--- Data excerpts Enclosed Below ---

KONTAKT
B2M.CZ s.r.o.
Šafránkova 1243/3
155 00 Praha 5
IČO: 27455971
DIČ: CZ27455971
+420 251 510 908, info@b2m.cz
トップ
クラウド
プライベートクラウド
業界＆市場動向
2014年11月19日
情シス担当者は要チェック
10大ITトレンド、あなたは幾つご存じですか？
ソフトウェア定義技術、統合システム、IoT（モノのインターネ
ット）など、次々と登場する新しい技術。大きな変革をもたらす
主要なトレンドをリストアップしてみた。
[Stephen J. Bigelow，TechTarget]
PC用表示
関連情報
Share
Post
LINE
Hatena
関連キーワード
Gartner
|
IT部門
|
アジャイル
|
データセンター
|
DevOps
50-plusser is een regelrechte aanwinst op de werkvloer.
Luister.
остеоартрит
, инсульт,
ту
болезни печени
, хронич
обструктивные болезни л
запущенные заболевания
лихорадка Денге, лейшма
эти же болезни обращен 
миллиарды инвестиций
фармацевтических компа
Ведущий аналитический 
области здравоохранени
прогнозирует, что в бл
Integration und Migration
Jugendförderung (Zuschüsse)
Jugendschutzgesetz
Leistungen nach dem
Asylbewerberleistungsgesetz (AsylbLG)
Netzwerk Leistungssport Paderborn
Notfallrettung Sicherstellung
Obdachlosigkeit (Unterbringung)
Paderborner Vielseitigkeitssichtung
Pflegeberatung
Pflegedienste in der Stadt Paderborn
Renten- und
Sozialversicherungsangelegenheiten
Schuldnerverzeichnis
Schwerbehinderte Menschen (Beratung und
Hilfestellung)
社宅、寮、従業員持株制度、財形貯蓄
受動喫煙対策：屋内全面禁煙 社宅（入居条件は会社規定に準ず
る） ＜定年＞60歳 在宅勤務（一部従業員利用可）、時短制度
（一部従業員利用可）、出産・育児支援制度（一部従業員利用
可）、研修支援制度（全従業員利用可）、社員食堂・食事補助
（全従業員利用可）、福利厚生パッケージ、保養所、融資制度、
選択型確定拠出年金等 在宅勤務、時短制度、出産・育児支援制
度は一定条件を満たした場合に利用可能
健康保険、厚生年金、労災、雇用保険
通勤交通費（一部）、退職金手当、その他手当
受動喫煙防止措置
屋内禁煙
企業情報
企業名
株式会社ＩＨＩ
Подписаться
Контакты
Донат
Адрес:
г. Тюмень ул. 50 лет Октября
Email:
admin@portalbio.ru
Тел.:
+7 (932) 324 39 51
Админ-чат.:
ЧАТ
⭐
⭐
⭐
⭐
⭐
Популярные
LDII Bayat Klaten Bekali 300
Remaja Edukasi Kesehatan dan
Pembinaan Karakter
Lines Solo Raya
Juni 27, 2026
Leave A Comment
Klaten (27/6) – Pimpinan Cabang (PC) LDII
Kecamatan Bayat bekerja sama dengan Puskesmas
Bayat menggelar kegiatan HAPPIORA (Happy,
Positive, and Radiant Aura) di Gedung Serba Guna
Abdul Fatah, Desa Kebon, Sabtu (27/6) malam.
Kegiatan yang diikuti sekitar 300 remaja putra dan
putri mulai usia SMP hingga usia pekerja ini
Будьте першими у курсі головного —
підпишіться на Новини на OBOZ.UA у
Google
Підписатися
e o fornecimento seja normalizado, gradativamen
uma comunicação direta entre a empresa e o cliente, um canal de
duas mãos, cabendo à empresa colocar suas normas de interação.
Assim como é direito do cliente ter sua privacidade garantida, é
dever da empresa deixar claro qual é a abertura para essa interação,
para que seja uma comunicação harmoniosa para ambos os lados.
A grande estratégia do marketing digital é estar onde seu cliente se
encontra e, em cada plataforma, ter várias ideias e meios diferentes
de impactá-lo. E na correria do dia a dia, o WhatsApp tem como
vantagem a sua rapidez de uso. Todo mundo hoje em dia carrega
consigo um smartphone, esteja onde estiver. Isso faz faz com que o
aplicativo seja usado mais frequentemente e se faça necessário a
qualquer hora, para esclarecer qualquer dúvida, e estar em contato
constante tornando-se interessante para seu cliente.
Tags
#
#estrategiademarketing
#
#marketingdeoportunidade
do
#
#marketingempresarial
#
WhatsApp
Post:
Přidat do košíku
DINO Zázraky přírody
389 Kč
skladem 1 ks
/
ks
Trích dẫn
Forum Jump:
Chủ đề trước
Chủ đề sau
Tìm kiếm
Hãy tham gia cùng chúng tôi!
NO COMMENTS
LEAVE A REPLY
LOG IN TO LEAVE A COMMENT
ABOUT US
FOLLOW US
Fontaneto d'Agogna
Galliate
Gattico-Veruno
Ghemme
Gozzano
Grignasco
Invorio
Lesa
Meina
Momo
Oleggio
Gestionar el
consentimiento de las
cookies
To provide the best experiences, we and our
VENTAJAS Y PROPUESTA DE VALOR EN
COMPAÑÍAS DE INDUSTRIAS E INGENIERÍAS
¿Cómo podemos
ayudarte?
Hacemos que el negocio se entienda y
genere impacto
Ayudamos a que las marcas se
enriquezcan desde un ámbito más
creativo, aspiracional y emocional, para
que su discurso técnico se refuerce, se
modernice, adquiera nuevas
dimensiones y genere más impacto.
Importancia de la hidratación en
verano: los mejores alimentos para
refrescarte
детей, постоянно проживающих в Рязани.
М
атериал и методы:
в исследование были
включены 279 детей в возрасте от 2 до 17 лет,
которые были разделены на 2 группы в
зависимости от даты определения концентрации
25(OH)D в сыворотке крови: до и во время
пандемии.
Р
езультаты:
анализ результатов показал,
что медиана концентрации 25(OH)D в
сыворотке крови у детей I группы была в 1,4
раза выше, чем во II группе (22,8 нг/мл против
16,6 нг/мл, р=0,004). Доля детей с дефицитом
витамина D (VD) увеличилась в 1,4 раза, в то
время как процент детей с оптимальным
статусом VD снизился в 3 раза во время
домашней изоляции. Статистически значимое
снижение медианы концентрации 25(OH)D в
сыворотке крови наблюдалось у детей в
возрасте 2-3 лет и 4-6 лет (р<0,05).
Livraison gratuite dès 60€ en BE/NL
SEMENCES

--- End of Enclosed Data excerpts ---

:: The problem ::
Please output the records from the first line through the line that contains "[Stephen J. Bigelow，TechTarget]", with both of those lines included and every line copied exactly.

:: Exercise output ::
KONTAKT
B2M.CZ s.r.o.
Šafránkova 1243/3
155 00 Praha 5
IČO: 27455971
DIČ: CZ27455971
+420 251 510 908, info@b2m.cz
トップ
クラウド
プライベートクラウド
業界＆市場動向
2014年11月19日
情シス担当者は要チェック
10大ITトレンド、あなたは幾つご存じですか？
ソフトウェア定義技術、統合システム、IoT（モノのインターネ
ット）など、次々と登場する新しい技術。大きな変革をもたらす
主要なトレンドをリストアップしてみた。
[Stephen J. Bigelow，TechTarget]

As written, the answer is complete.